Don’t blame yourself for your dad’s death. Sometimes I think that when a person blames himself for something awful it is a way of trying to regain control over the situation. It’s easier to blame yourself than to realize it was beyond your control. The problem with that is that it burdens you with guilt.
I was going thru some papers and came across a report card with a couple of failing marks on it and I broke out in a cold sweat thinking it was my report card. It was my brother’s. I was thinking, I know there were some difficult years, but I didn’t know they were that bad. My brother turned out to be a financially successful person for most of his life and I didn’t. He just refused to let flunking as a child affect him whereas I was a nervous, stressed and frightened student because I had gotten the idea that I must not fail, like my life was at stake.

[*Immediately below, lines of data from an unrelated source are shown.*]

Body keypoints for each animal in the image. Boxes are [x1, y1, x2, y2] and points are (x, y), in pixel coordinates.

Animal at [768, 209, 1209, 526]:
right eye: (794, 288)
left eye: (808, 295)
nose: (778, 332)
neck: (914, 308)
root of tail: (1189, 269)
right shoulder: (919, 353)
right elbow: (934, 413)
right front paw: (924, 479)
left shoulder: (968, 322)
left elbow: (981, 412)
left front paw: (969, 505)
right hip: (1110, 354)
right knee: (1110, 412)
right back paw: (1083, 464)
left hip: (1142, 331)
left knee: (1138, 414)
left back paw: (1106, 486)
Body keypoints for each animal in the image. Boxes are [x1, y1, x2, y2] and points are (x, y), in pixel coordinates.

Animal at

I know this has nothing to do with your father’s death except that I think going thru your belongings once in awhile is a good thing in that it can jolt one. I’m sorry for your dad’s death. I’ll bet he had thought about it for some time and I think he thought it was what he wanted, not knowing any different.

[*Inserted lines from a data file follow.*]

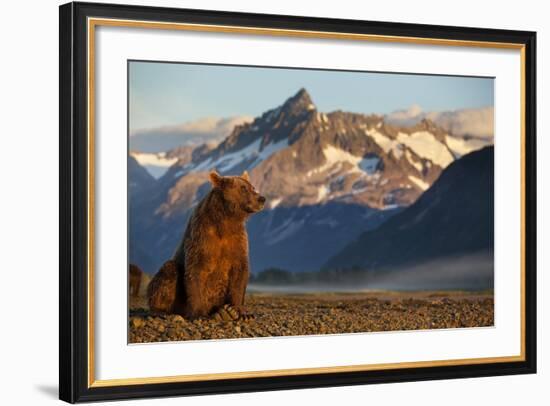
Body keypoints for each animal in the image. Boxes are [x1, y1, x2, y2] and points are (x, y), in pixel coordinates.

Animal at [148, 170, 266, 320]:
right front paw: (199, 314)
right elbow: (196, 271)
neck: (226, 219)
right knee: (168, 272)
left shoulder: (237, 240)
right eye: (243, 188)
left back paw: (224, 313)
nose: (262, 198)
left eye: (252, 187)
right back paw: (161, 311)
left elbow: (240, 272)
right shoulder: (202, 238)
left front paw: (240, 311)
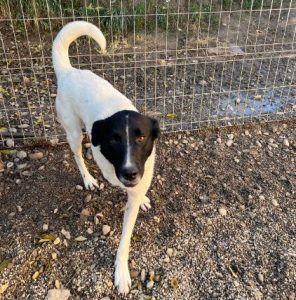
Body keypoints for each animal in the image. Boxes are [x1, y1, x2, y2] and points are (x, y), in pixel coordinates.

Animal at [52, 21, 161, 296]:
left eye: (141, 137)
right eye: (114, 140)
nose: (130, 172)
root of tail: (68, 71)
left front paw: (143, 198)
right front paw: (121, 274)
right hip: (72, 131)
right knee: (78, 155)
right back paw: (88, 178)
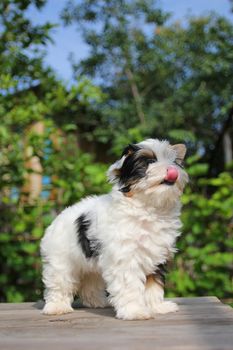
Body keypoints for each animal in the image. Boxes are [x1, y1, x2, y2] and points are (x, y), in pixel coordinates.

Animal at [41, 138, 188, 318]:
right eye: (149, 162)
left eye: (174, 162)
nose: (173, 170)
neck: (148, 208)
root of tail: (57, 219)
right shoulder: (125, 257)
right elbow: (129, 284)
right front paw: (135, 310)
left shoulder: (156, 256)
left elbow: (153, 284)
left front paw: (157, 306)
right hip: (60, 259)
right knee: (60, 281)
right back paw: (56, 306)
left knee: (91, 280)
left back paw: (97, 301)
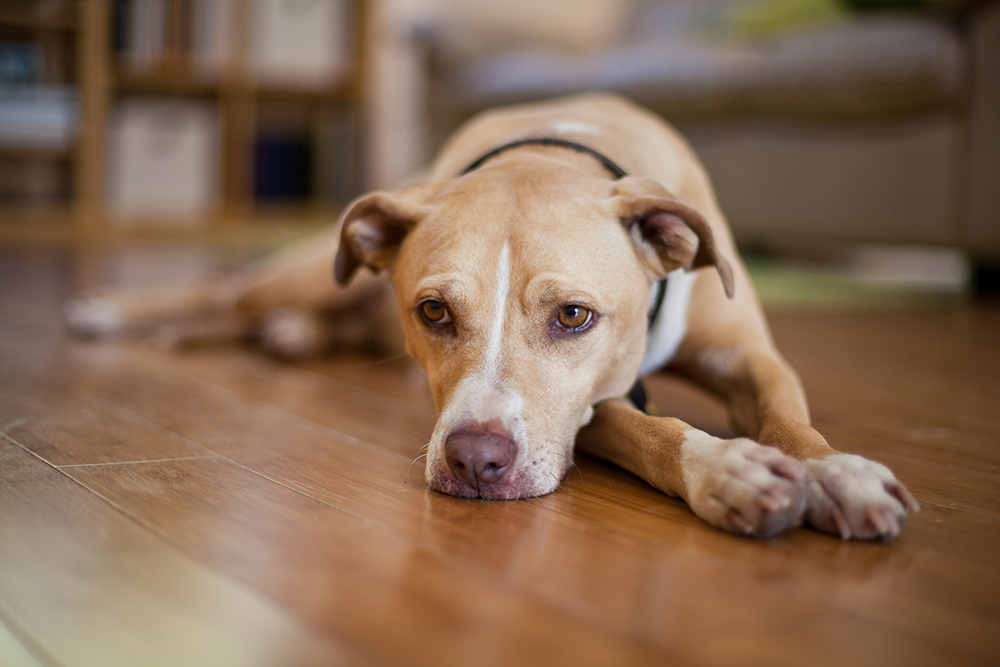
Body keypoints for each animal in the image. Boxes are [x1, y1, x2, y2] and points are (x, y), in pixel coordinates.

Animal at [66, 94, 916, 540]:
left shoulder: (750, 358)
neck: (555, 149)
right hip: (311, 273)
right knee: (227, 291)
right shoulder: (590, 408)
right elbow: (653, 429)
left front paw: (839, 475)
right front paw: (729, 468)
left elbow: (791, 419)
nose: (476, 461)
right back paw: (111, 309)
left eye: (574, 315)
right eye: (434, 310)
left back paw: (288, 336)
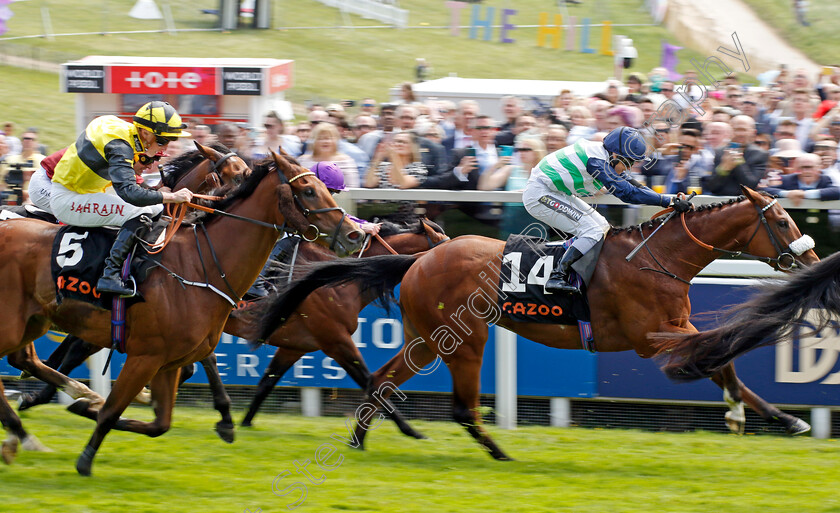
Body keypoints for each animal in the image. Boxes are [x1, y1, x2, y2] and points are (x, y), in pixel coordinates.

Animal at [0, 150, 360, 474]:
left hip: (32, 322)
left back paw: (33, 424)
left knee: (24, 359)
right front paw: (85, 454)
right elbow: (113, 407)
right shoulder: (144, 355)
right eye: (309, 190)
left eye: (323, 188)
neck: (199, 265)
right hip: (14, 325)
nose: (354, 234)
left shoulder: (168, 359)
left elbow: (160, 420)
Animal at [258, 186, 820, 458]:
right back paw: (498, 453)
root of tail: (419, 258)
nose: (811, 258)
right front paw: (771, 417)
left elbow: (723, 362)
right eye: (782, 219)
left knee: (380, 379)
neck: (657, 258)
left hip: (425, 337)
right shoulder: (652, 337)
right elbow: (720, 358)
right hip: (464, 338)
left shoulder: (673, 331)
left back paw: (360, 439)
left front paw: (768, 418)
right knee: (460, 406)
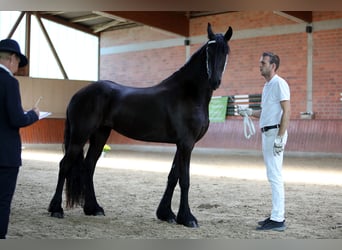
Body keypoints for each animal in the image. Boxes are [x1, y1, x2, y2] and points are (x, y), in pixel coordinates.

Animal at [48, 23, 232, 229]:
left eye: (225, 51)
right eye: (209, 50)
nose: (214, 81)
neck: (188, 94)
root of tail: (78, 94)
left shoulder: (181, 144)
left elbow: (173, 177)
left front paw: (166, 214)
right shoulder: (186, 144)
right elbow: (184, 180)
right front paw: (187, 218)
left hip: (100, 134)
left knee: (89, 166)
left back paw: (93, 208)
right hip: (80, 135)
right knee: (65, 165)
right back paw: (56, 209)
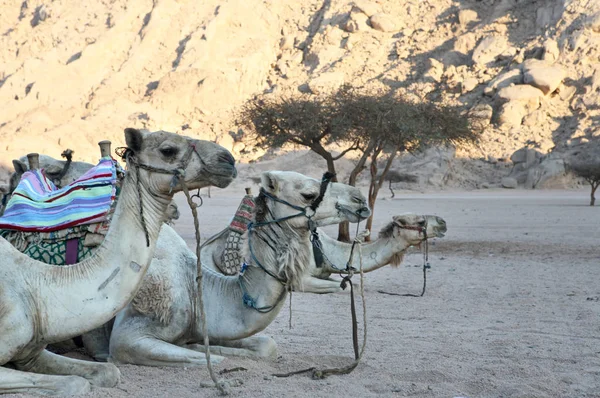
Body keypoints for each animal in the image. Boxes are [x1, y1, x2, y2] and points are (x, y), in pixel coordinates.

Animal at [0, 128, 237, 394]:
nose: (228, 160)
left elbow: (108, 373)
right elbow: (74, 383)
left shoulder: (31, 352)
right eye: (168, 150)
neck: (38, 288)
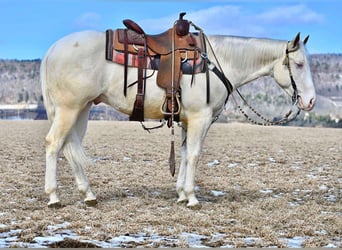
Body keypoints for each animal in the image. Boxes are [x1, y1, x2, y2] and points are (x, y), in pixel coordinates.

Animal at [41, 30, 316, 208]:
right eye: (299, 64)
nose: (311, 101)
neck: (217, 63)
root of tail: (52, 50)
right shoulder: (200, 118)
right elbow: (194, 155)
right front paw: (192, 198)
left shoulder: (186, 121)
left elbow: (183, 154)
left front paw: (182, 194)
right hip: (69, 109)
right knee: (54, 144)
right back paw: (54, 197)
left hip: (82, 110)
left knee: (69, 147)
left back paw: (88, 194)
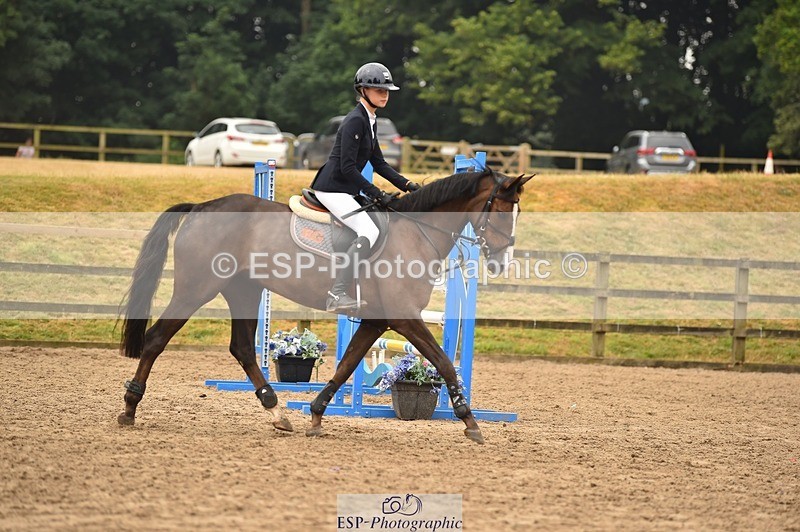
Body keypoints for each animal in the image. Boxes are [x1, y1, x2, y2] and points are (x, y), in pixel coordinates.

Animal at [118, 168, 533, 444]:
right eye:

I am so sorry for you losing your father before he reached a ripe old age. I have two grandparents who both committed suicide and it was really hard on both my parents I know. Make wiser choices than your father did and stick around for a while!
suicide is a long reaching action. My Great Grandfather committed suicide when my grandfather was ten, he had been diagnosed with heart failure, and back in 1944 that was a death sentence, and life insurance didn’t cover it, so he went into the bathroom and shot himself, apparently back then suicide WAS covered.
It affected my grandfather right until he died, and affects me even today, because my branch of the family is viewed as ‘weak and stupid’ by my great grandfather’s brother’s family. (they split off because my great great uncle married a former prostitute…they called us stupid, but everyone one of them, since her, has ended up on drugs or selling their bodies)
Just try to remember the good times, I lost my friend to suicide in November, and I just thik of our time in high school together.
wow, @anon40540444 I had no idea you led that kind of childhood…I’m sorry for the sad news. Makes me just want to drive over there and give you a great big long hug. I would probably cry. I wish I had money to travel. I would love to see you.